Prostudujte si tuto pasáž

  
/ 10837  
  

7270. Gij zult spreken alles wat Ik u zal hebben geboden; dat dit de opneming van de Goddelijke invloeiing en de vergemeenschapping betekent – en Aharon, uw broeder, zal tot farao spreken: dat dit de opneming van de invloeiing daaruit betekent en de vergemeenschapping met hen die in valsheden zijn – staat vast uit de uitbeelding van Mozes, die zal spreken, namelijk het Goddelijk Ware; en uit de uitbeelding van Aharon, dus de leer daaruit, nr. 7089; uit de betekenis van spreken, namelijk de invloeiing en de opneming ervan, nr. 5797; en uit de betekenis van gebieden, dus ook de invloeiing, nrs. 5486, 5732; hier de opneming van de invloeiing.
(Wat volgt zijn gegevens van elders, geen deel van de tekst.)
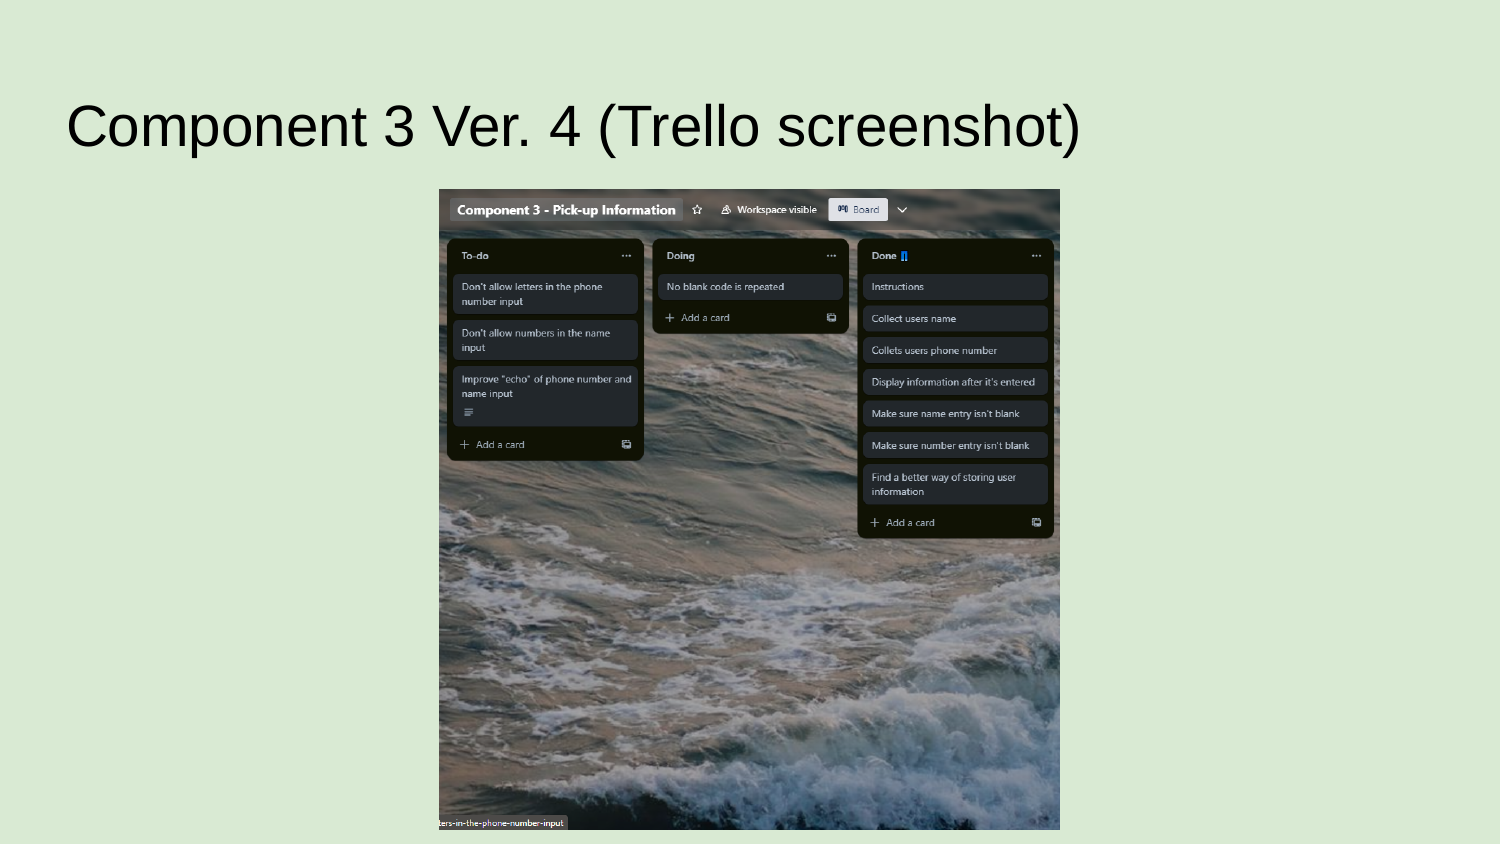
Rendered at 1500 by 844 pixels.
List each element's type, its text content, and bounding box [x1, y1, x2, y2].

title Component 3 Ver. 4 (Trello screenshot) [51, 72, 1449, 167]
picture [438, 189, 1060, 830]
Hieruit blijkt, dat met spreken de indirecte invloeiing van het Goddelijk Ware in de leer wordt aangeduid, dat wil zeggen, bij hem die leert, want er wordt verstaan dat Mozes, die het Goddelijk Ware is, dat wat Jehovah zou gebieden spreken zou tot Aharon, die de leer is of degene die leert, dus tot hem die zou vergemeenschappen; en dat met gebieden wordt aangeduid de rechtstreekse Goddelijke invloeiing in de Goddelijke Wet, die door Mozes wordt uitgebeeld.

Hoe deze dingen moeten worden verstaan, kan vaststaan uit wat eerder in de nrs. 7009, 7010 is gezegd, namelijk dat Mozes het ware uitbeeldt dat rechtstreeks van het Goddelijke voortgaat en dat Aharon het ware uitbeeldt dat indirect voortgaat.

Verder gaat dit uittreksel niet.